READING PASSAGE
Remember that song? About the father that was always too busy for his son and then one day when he had time the son just asked for the car keys so that he could spend time with his friends? It's a famous song, and, alas, the title escapes me. But today I got a little glimpse of it.

I asked Emma, who was playing with her stuffed animals, if she wanted to play with the ball with me. "Come on, Emma", I said, "we can sit across the room and take turns throwing or rolling. Wanna play?" Emma was silent. She clearly did not want to, but she does care about her Mama's feelings. "Umm...maybe Macey will play with you," she countered.

Now, I know where she got this. I say it to her 100 times a day. But to hear it back when she's just three? Shouldn't she be a teen before she starts to ditch me?

Tuesday, July 8, 2008

Truth In Advertising



Why, oh why do they put strawberries on the cereal boxes? Don't they know that one morning a mother would be going about her business, trying to get her daughters to eat, finally get them to agree to cereal, and then hear the cries that in their bowl there is, indeed, only cereal and not the yummy strawberries that are advertised on the box? Supermom would keep a stash of emergency strawberries in the fridge. But this morning I was far from Supermom. I was "eat yor cereal and stop your cryin'" Mom.

And just when I was oh so proud of Emma's negotiation skills, she threw me a curveball. After the miniwheats disaster, she decided that she would prefer Jello Salad. Now, I would have also preferred Jello Salad, and, alright, I sneaked a few spoonfuls when I thought the girls were not looking, but I am determined that my girls will eat better than I do. So I told Emma that she could have Jello Salad after she finished her cereal and if I did not scarf it all down first. She said no, no, more cereal. I said yes, yes, more cereal. She said no. I said two more bites and then she could have jello. She responded with, "not two, three." Well, I was disappointed in her counting and negotiation, but did not stop to tell her so. Instead, I simply yelled, "Deal!"

Monday, July 7, 2008

Her Way . . . Through Any Cost


Little Emma is growing up. And as she gets older, I am reminded that she is the daughter of an attorney. Her skills at such a young age are stunning. Right now, she is on a lemonade kick. She likes herself some lemonade. I am trying to cut down a little bit on the amount of juice they get everyday (a losing battle since I am also a juice addict) and so Emma has had to resort to other methods to get what she wants. Today she walked up to me and said that she was thirsty for something yellow. It had to be yellow. I refused to be baited, and so she connected the dots for me. "Mom, lemonade is yellow. I think that I need lemonade." What could I do? I had to reward the creativity of it all.

TASKS AND EXERCISES
A. In the blog excerpt, what food did Emma decide she would prefer after the cereal?
B. From the blog excerpt, reproduce the passage starting with "Now, I know" and going on through "to ditch me?".
C. Put this sentence from the blog excerpt into Spanish: "Why, oh why do they put strawberries on the cereal boxes?"

EXTRACTED RECORDS

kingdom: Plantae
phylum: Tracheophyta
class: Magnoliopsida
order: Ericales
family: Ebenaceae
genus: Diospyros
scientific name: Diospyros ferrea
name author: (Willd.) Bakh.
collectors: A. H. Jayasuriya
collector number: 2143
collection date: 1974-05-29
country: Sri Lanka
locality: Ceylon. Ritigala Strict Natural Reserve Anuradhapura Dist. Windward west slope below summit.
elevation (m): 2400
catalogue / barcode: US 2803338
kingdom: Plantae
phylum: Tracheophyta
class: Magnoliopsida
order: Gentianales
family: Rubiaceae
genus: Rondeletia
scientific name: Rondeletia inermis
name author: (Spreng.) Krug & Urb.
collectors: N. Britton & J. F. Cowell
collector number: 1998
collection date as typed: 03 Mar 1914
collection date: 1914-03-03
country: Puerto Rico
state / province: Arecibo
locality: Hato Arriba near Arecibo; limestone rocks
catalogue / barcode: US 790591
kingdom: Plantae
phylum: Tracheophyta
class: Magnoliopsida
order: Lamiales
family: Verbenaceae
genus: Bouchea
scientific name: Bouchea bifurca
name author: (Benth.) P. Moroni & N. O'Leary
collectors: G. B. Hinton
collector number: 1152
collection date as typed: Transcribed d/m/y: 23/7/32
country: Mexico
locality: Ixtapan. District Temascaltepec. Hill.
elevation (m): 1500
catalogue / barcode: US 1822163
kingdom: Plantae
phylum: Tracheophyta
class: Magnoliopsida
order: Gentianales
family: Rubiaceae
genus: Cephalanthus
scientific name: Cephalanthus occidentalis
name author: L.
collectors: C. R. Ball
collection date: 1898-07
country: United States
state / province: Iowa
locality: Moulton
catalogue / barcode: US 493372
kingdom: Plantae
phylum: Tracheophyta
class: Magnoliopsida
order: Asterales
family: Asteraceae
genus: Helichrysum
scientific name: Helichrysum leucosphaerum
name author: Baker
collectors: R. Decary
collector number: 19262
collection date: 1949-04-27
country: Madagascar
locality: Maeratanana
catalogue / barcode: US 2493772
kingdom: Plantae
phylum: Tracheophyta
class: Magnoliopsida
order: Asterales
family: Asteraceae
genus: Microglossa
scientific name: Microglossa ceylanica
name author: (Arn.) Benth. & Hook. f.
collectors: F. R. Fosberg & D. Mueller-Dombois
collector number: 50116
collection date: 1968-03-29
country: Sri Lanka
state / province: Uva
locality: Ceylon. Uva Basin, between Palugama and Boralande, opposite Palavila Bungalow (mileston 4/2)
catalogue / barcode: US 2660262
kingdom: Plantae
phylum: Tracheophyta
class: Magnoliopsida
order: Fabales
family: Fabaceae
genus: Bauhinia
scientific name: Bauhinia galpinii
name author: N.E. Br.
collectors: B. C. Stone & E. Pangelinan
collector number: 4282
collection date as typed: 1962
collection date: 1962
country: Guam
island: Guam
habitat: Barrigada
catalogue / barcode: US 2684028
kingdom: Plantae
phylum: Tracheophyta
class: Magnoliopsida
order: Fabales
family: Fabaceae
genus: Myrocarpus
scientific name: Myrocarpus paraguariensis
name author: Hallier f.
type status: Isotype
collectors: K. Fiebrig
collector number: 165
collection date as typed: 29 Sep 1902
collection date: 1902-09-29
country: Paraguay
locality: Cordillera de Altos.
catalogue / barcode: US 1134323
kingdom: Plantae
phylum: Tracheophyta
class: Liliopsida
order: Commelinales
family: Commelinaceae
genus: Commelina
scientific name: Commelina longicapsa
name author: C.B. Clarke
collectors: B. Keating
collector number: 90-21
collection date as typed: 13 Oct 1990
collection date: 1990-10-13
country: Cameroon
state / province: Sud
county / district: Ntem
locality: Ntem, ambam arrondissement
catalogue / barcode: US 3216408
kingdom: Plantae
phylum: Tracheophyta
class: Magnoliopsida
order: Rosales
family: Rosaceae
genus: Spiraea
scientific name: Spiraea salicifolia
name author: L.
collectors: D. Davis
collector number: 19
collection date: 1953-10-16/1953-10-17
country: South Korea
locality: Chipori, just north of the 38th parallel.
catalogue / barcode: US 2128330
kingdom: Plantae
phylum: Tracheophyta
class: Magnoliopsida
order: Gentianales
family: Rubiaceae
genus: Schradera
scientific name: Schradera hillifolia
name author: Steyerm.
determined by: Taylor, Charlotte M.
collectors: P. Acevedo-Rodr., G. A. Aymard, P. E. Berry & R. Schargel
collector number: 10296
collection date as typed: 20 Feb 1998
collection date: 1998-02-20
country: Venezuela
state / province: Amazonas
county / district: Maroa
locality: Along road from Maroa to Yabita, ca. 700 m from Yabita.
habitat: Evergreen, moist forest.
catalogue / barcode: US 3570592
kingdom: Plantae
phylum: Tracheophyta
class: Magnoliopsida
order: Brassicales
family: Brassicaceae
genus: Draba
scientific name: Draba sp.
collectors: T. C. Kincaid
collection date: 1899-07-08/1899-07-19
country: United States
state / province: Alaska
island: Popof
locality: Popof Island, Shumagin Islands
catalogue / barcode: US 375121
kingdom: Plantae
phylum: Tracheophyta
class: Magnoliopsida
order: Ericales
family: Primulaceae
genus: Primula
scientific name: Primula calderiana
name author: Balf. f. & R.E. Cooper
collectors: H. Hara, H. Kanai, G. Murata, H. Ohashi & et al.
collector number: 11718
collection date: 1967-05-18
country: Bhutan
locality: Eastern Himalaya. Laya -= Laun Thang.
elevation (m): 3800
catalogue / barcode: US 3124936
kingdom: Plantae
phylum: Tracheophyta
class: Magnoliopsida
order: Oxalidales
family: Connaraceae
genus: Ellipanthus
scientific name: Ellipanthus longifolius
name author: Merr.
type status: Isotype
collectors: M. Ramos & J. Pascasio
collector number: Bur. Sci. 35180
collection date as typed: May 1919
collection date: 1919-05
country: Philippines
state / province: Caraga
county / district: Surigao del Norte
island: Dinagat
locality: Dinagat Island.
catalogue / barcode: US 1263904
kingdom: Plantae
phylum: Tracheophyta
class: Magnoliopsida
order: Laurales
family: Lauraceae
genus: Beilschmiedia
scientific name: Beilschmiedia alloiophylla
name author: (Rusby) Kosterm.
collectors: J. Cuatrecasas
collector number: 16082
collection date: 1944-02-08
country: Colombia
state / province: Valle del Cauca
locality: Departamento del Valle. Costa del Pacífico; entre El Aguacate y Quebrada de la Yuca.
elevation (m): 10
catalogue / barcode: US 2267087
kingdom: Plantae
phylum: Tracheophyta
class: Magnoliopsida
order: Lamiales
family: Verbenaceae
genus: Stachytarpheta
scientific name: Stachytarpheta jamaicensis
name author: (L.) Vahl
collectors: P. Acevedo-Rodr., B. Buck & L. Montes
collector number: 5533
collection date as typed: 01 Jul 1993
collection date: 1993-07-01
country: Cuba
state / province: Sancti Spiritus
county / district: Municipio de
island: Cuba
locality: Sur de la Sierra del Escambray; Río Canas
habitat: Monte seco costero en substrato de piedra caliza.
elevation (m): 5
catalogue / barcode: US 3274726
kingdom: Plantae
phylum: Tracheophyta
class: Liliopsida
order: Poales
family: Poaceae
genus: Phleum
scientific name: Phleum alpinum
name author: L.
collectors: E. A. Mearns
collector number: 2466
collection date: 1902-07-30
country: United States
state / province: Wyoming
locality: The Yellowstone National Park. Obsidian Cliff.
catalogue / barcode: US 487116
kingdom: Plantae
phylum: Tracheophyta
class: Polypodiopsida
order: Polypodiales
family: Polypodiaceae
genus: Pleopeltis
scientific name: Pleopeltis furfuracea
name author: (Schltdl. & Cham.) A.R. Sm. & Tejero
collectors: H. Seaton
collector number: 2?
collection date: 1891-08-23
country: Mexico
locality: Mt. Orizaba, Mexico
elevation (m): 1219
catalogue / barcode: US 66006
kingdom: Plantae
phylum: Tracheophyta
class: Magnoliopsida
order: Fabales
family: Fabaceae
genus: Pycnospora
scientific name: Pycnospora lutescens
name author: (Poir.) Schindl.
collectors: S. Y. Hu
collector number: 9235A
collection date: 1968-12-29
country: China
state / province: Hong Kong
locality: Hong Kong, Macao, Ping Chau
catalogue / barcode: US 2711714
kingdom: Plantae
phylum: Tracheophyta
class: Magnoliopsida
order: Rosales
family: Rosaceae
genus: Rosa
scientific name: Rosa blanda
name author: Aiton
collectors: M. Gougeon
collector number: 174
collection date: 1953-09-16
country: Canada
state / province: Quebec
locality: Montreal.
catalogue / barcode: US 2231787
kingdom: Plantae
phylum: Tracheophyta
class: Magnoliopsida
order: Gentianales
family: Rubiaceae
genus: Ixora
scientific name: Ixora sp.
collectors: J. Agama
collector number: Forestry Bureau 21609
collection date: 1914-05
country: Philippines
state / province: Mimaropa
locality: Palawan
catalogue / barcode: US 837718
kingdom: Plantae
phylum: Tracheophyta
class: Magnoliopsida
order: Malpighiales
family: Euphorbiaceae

TASK-BY-TASK OUTPUTS
A. Jello Salad.

B.
Now, I know where she got this. I say it to her 100 times a day. But to hear it back when she's just three? Shouldn't she be a teen before she starts to ditch me?

C. ¿Por qué, ay, por qué ponen fresas en las cajas de cereal?